The King will do as shall seem best to him

Later, following the Civil War and Restoration of the monarchy in 1660, members of the Commons were once again pondering the power of the king to pardon or intervene in legal matters. By that stage, Parliament was a far more powerful force than it had been three centuries earlier, and there was concern that any judgements could effectively be halted and the accused set free by the prorogation or closing of that Parliament by the king. This would protect the king’s favourites and, far from Edward III’s motto of doing as he saw best, the idea was no longer acceptable to the Early Modern Commons.

Opening list of casesThe Selection of Precedents records that in 1673, under Charles II, a Committee reported:

…“That businesses depending in one Parliament or Session of Parliament have been continued to the next session of the same Parliament, and the proceedings thereupon have remained in the same state in which they were left when last in agitation

This meant that no-one would be set free or allowed to enjoy assetts removed while under judgement even between Parliaments; it removed from the king the power to halt such proceedings. Of course, this was not the end of the matter. New cases came forward over the years and during the reigns of successive monarchs. In 1791, the Lords were again debating this issue, pointing out that laws did not lapse between Parliaments, and questioning why judgements be any different.

In each of these debates, according to British law, precedents were sought to bolster the cause for the contiuation or cessation of judicial proceedings between Parliaments. Drawn from the Parliamentary Rolls and the Journal of the House of Lords, the accounts in this Selection of Precedents are just such an excercise: detailing cases which continued between Parliaments from the reign of Edward I, right up until that of George I and the impeachment of the Earls of Oxford and Mortimer for high treason.

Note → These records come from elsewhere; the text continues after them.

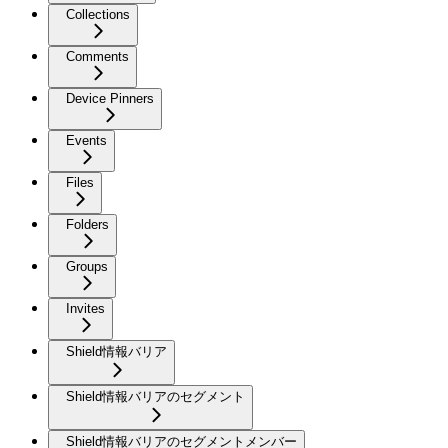
Collections
Comments
Device Pinners
Events
Files
Folders
Groups
Invites
Shield情報バリア
Shield情報バリアのセグメント
Shield情報バリアのセグメントメンバー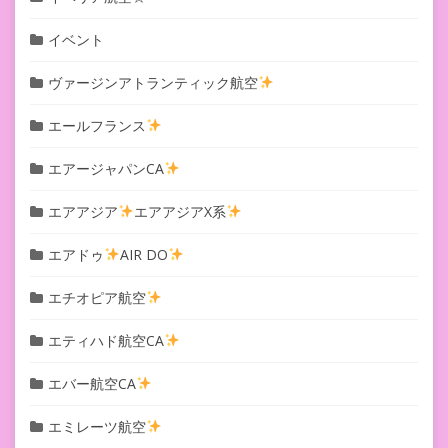
イベント
ヴァージンアトランティック航空
エールフランス
エアージャパンCA
エアアジア
エアアジアX系
エアドゥ
AIR DO
エチオピア航空
エティハド航空CA
エバー航空CA
エミレーツ航空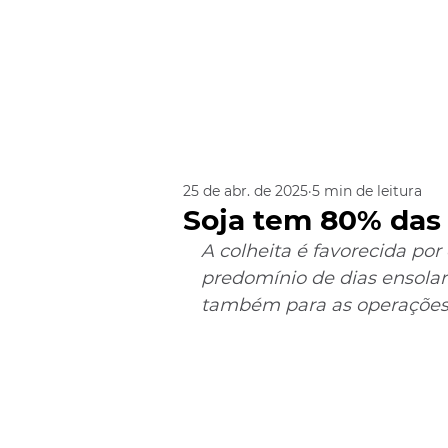
25 de abr. de 2025
5 min de leitura
Soja tem 80% das 
A colheita é favorecida por
predomínio de dias ensolar
também para as operações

Annotations on the precedents in red inkIt is not clear why this book was put together: its extracts evidently come from learned sources, and the notes in red on some verso pages comment on the proceedings with an expert knowledge. In the case of Salisbury and Peterborough, in 1690, the commentator writes:

The report in this case is in several instances inaccurate and unintelligable – and untrue

I haven’t yet got to the bottom of this mystery, and it would probably take someone more expert in legal history than I am to give a full account of this item. But I like to think that this books was part of a gentleman’s legal training, looking into precedents and commenting upon the processes used in the arguments. Stretching to 73 handwritten pages, it would have been a considerable undertaking and the care taken in rebinding the pages suggest that it was a valued item. Although the content may be duplicated elsewhere, in official government sources, perhaps the owner treasured this volume for the study he remembered and the enjoyment in his meticulous research.

Perhaps he even enjoyed putting it together as much as I have enjoyed reading it!